首次加载时如何从弹出窗口返回对父窗口的关注

Question

I am working on a website. Where while loading website first time opening index page with one pop window. First my problem is I want to minimize this pop window automatically while loading first time and focus return to website without any click in website.

Here is my code in index page I write this function:

myFunction();
 function myFunction() {
   //var myWindow = window.open("music.php", "", "width=320,height=60");

   var myWindow = window.open("music.php", "", "directories=0,titlebar=0,toolbar=0,location=0,status=0,menubar=0,scrollbars=no,resizable=no,left=-100000000, top=100000, width=320, height=1, display=none","visibility=hidden");
    //myWindow.moveTo(0, 0);
}

And pop window having page extension music.php which should be minimize automatically and focus return to index page without any click on website.

I have already try with set the focus of a popup window to website everytime , but it was also not working.

Answer 1

Well, The window object has an opener property as well.
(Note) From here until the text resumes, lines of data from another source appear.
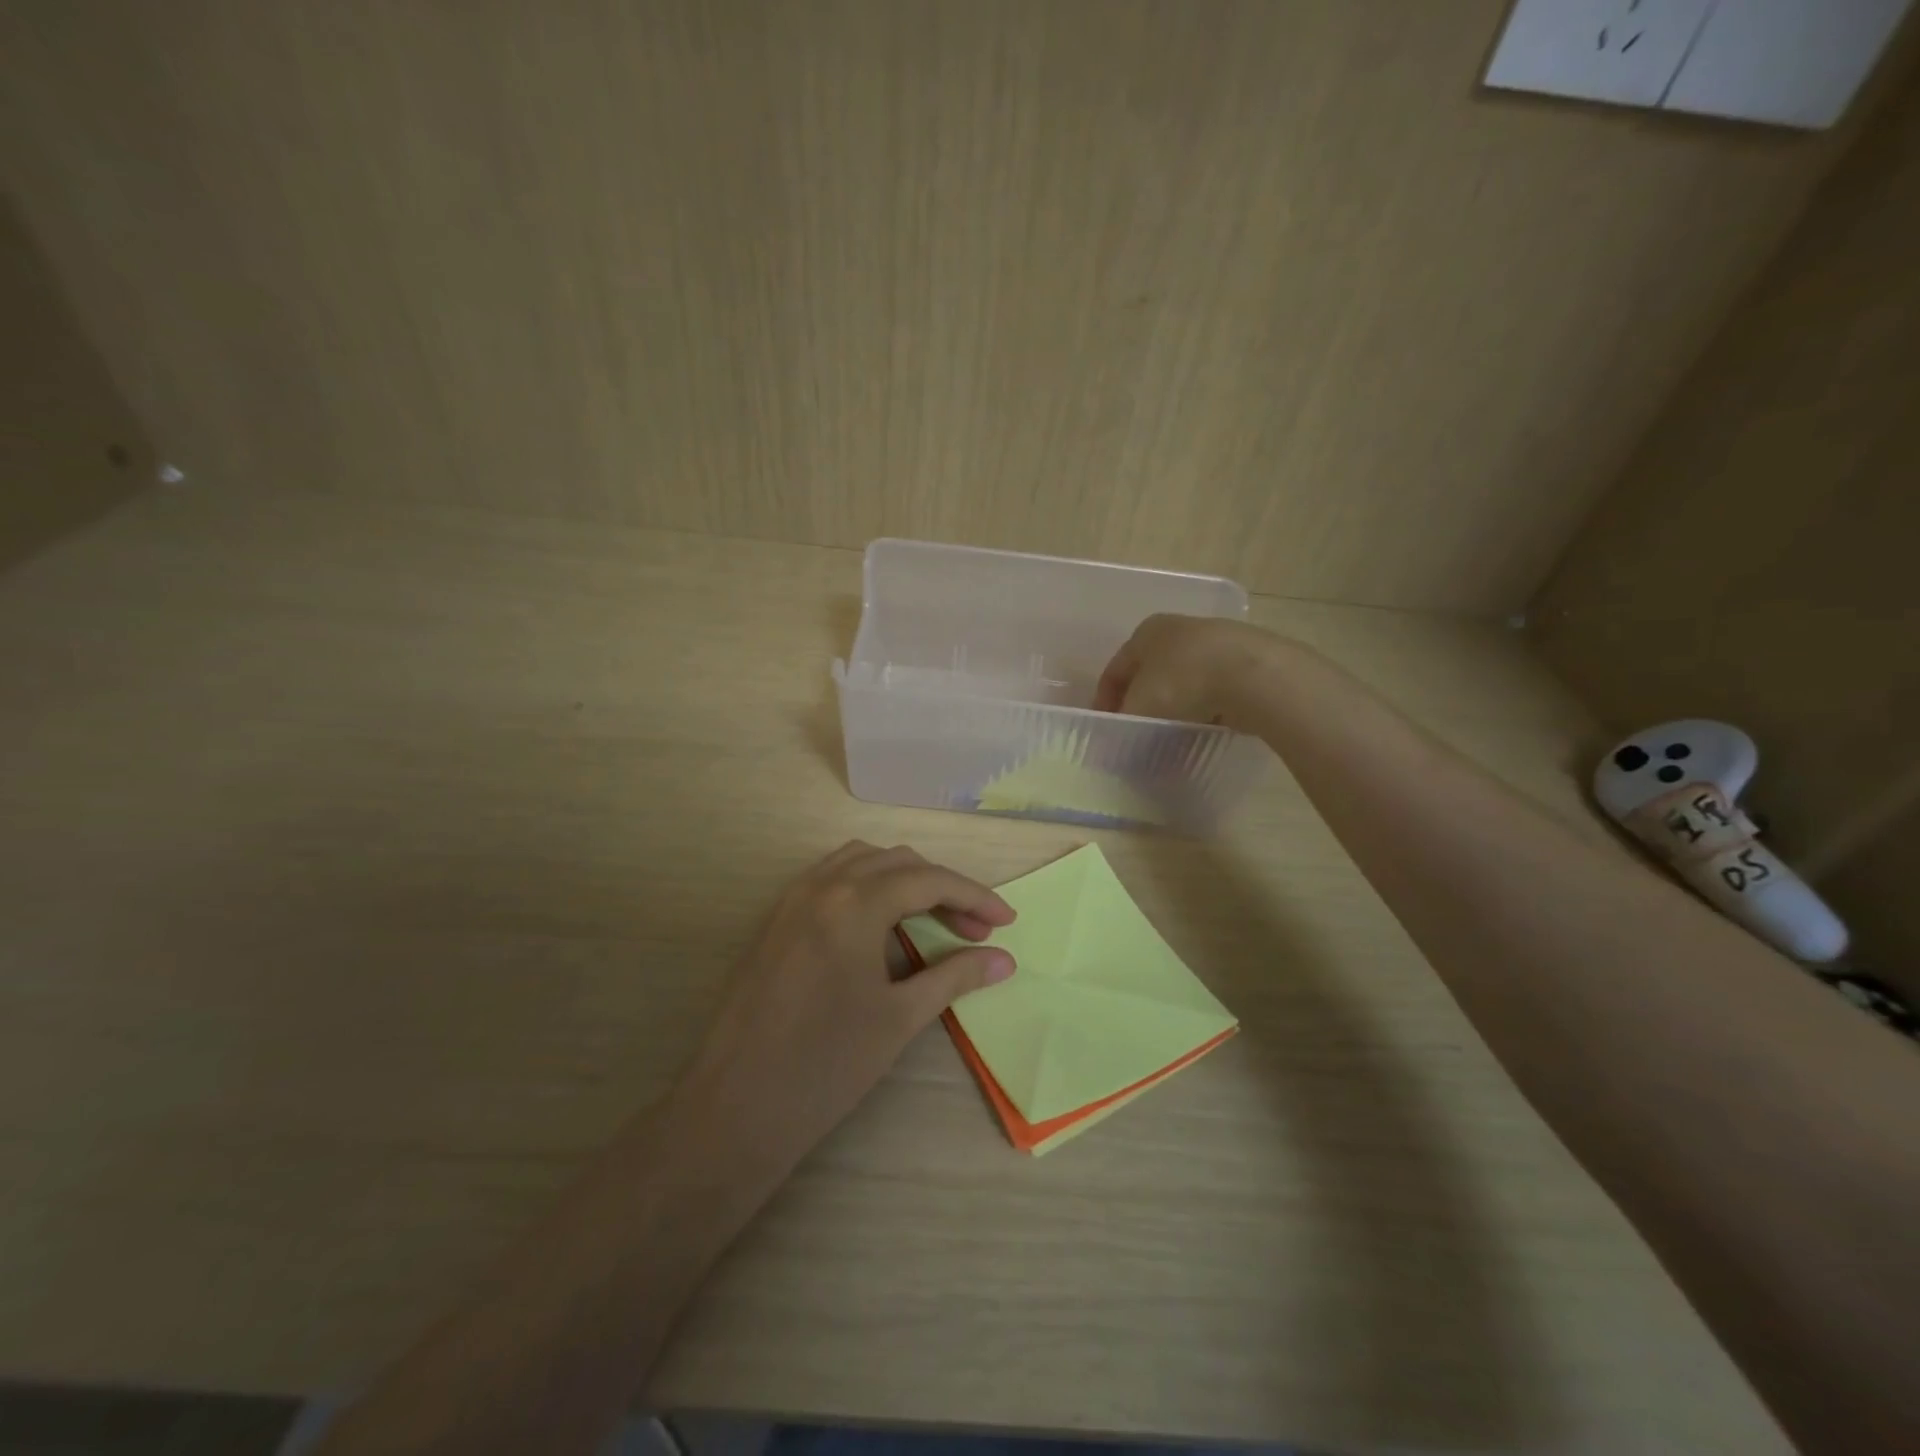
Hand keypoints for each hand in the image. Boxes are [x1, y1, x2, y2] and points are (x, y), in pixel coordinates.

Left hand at [677, 841, 1016, 1164]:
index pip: (929, 880)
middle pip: (898, 863)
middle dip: (942, 888)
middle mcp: (822, 885)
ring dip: (904, 880)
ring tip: (930, 919)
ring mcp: (794, 898)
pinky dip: (867, 886)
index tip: (1007, 922)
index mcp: (855, 902)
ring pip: (862, 862)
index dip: (975, 897)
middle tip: (973, 931)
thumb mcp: (900, 1017)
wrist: (737, 1105)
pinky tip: (881, 924)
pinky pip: (831, 878)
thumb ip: (955, 976)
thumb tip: (1004, 959)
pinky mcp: (777, 918)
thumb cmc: (827, 1064)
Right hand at [1094, 613, 1287, 727]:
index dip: (1104, 701)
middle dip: (1141, 703)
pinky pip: (1213, 689)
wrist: (1254, 675)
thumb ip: (1123, 722)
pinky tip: (1204, 727)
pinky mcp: (1245, 661)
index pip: (1115, 669)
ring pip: (1183, 680)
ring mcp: (1215, 642)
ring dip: (1174, 706)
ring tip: (1171, 734)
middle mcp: (1179, 629)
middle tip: (1136, 732)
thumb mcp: (1140, 707)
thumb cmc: (1183, 682)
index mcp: (1146, 631)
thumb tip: (1113, 738)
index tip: (1105, 729)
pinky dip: (1204, 708)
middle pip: (1149, 673)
When we open the browser, that property is null, and when we open a popup , it points to the window the popup has been opened through.
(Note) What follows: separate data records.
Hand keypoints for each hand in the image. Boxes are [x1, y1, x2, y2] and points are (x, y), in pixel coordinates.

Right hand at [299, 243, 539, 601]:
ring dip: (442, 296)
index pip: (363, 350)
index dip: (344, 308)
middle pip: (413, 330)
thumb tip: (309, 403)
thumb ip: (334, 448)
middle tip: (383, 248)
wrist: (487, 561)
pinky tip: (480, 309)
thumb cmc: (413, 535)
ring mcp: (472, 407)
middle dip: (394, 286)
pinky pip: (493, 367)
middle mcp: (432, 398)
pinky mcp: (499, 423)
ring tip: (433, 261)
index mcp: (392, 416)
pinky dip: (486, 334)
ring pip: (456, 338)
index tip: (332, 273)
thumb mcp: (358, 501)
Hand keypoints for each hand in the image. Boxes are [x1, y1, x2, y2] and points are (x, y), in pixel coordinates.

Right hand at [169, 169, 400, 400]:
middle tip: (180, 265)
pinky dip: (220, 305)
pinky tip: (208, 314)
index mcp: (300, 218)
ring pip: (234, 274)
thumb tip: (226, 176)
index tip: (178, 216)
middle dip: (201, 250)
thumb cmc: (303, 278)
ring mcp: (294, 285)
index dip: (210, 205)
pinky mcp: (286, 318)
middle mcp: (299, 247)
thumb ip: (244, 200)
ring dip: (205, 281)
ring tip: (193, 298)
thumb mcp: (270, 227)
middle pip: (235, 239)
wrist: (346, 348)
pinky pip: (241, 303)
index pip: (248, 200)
I think something like this should suffice.

myFunction();
 function myFunction() {

   var myWindow = window.open("music.php", "", "directories=0,titlebar=0,toolbar=0,location=0,status=0,menubar=0,scrollbars=no,resizable=no,left=-100000000, top=100000, width=320, height=1, display=none","visibility=hidden");

   myWindow.opener.focus()   // can also do window.focus()

}

The execution of JS should not stop, but if it does, you have to add the focus code to your child page/popup page.(Depending on varying browsers)

like

popupHTMLJS.js

focusParent();
function focusParent(){
    parent = window.opener;
    parent.focus()
}